▶ [Directive] From the records below, copy each line that has the word "COMPANY" in it.

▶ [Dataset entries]
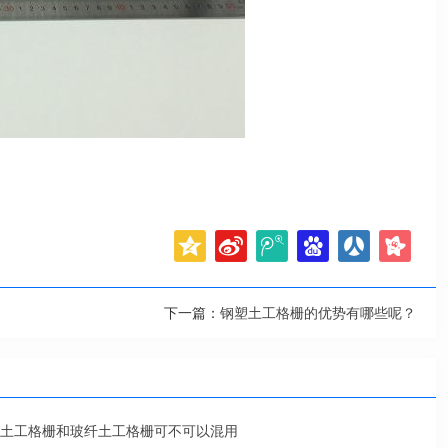
下一篇：
钢塑土工格栅的优势有哪些呢？
土工格栅和玻纤土工格栅可不可以混用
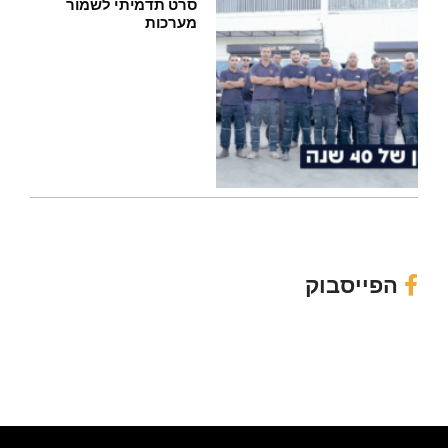
סרט תדמיתי לשמור
מערכות
הפייסבוק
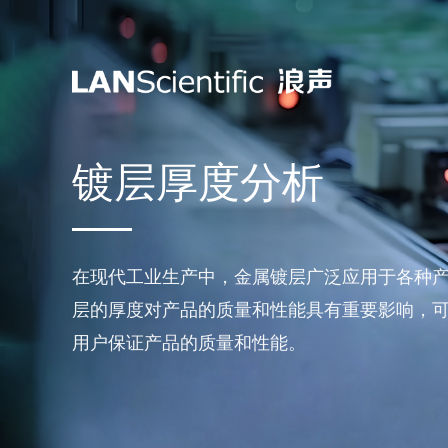
镀层厚度分析
在现代工业生产中，金属镀层广泛应用于各种
层的厚度对产品的质量和性能具有重要影响，
用户保证产品的质量和性能。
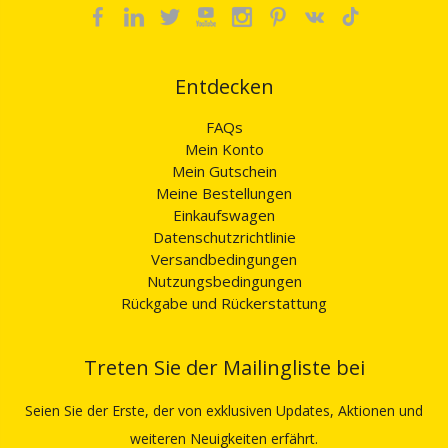
Entdecken
FAQs
Mein Konto
Mein Gutschein
Meine Bestellungen
Einkaufswagen
Datenschutzrichtlinie
Versandbedingungen
Nutzungsbedingungen
Rückgabe und Rückerstattung
Treten Sie der Mailingliste bei
Seien Sie der Erste, der von exklusiven Updates, Aktionen und
weiteren Neuigkeiten erfährt.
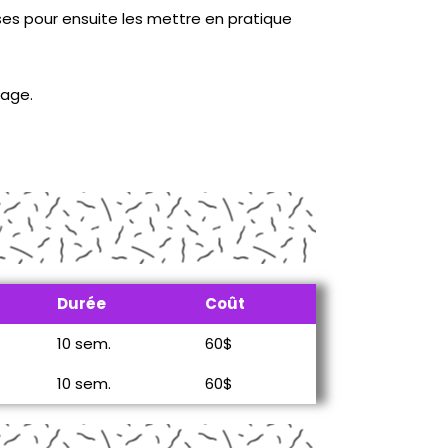
ses pour ensuite les mettre en pratique
sage.
Durée
Coût
10 sem.
60$
10 sem.
60$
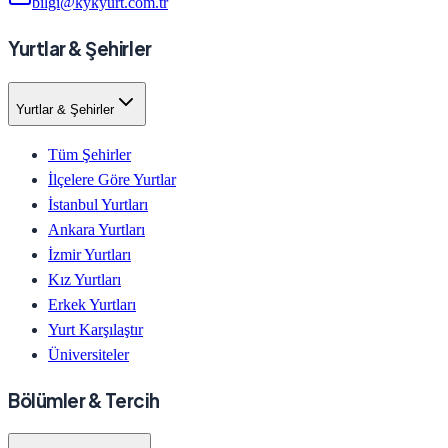
bilgi@kykyurt.com.tr
Yurtlar & Şehirler
Yurtlar & Şehirler
Tüm Şehirler
İlçelere Göre Yurtlar
İstanbul Yurtları
Ankara Yurtları
İzmir Yurtları
Kız Yurtları
Erkek Yurtları
Yurt Karşılaştır
Üniversiteler
Bölümler & Tercih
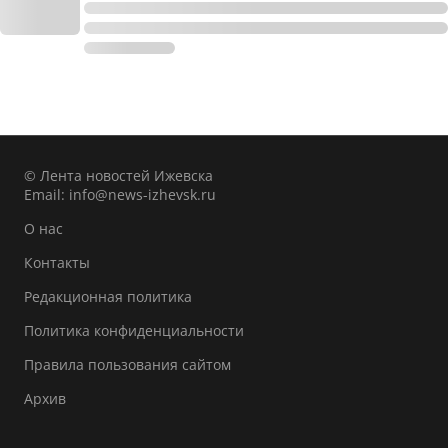
© Лента новостей Ижевска
Email:
info@news-izhevsk.ru
О нас
Контакты
Редакционная политика
Политика конфиденциальности
Правила пользования сайтом
Архив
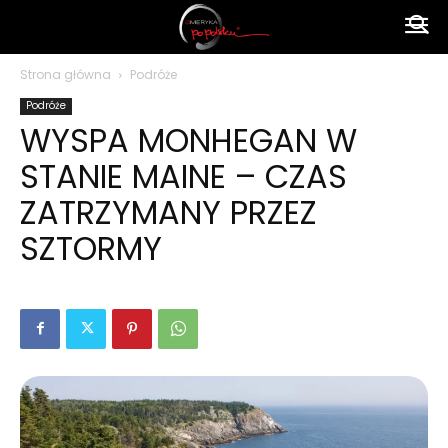
Ameryka
Strona główna
Podróże
Podróże
po
WYSPA MONHEGAN W
STANIE MAINE – CZAS
polsku
ZATRZYMANY PRZEZ
SZTORMY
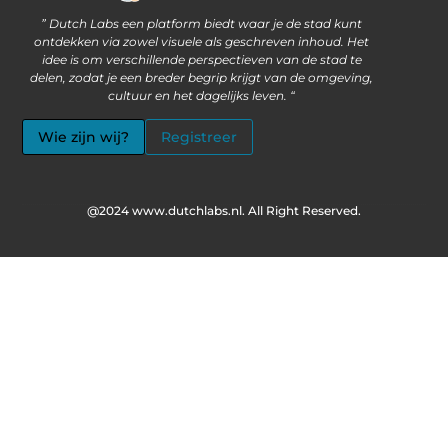
” Dutch Labs een platform biedt waar je de stad kunt
ontdekken via zowel visuele als geschreven inhoud. Het
idee is om verschillende perspectieven van de stad te
delen, zodat je een breder begrip krijgt van de omgeving,
cultuur en het dagelijks leven. “
Wie zijn wij?
Registreer
@2024 www.dutchlabs.nl. All Right Reserved.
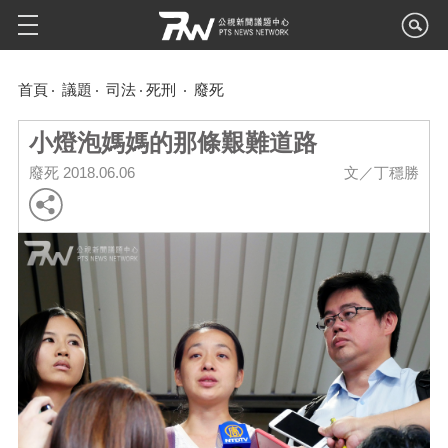
首頁
議題
司法
死刑
廢死
小燈泡媽媽的那條艱難道路
廢死
2018.06.06
文／丁穩勝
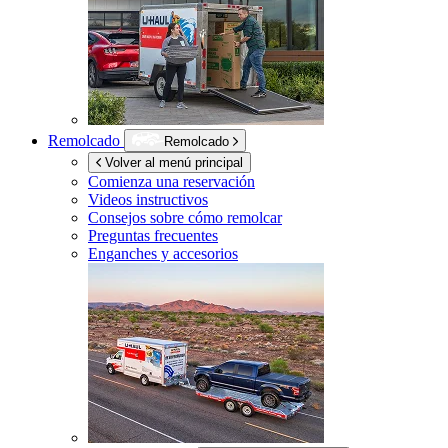
Remolcado
Remolcado
Volver al menú principal
Comienza una reservación
Videos instructivos
Consejos sobre cómo remolcar
Preguntas frecuentes
Enganches y accesorios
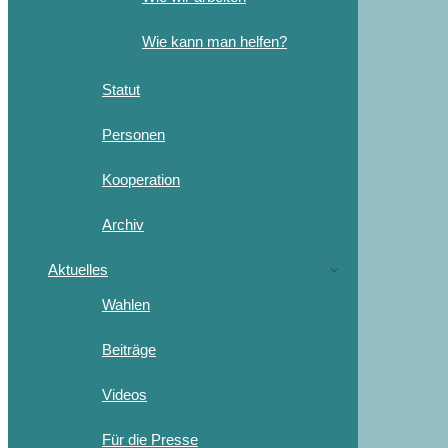
Wie kann man helfen?
Statut
Personen
Kooperation
Archiv
Aktuelles
Wahlen
Beiträge
Videos
Für die Presse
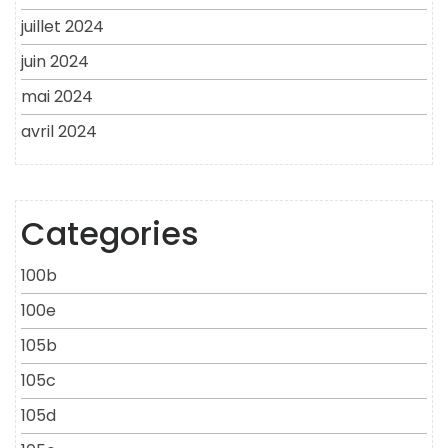
juillet 2024
juin 2024
mai 2024
avril 2024
Categories
100b
100e
105b
105c
105d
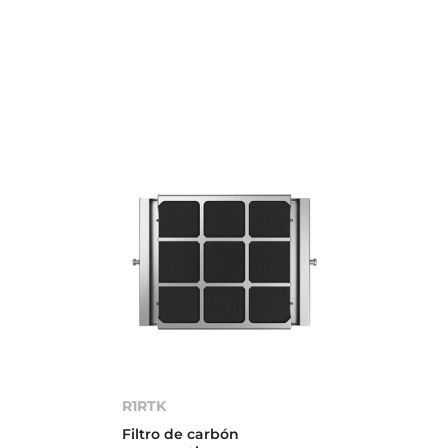
R1RTK
Filtro de carbón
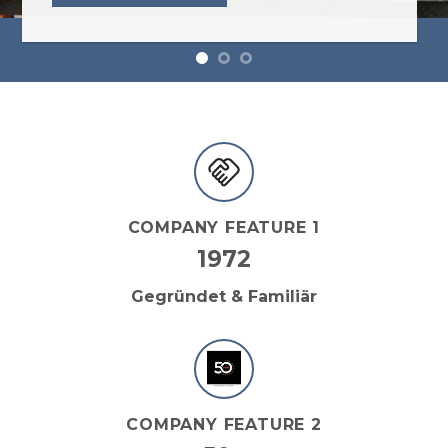
JETZT PROJEKT ANFRAGEN
COMPANY FEATURE 1
1972
Gegründet & Familiär
COMPANY FEATURE 2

▶ [The answer]
COMPANY FEATURE 1
COMPANY FEATURE 2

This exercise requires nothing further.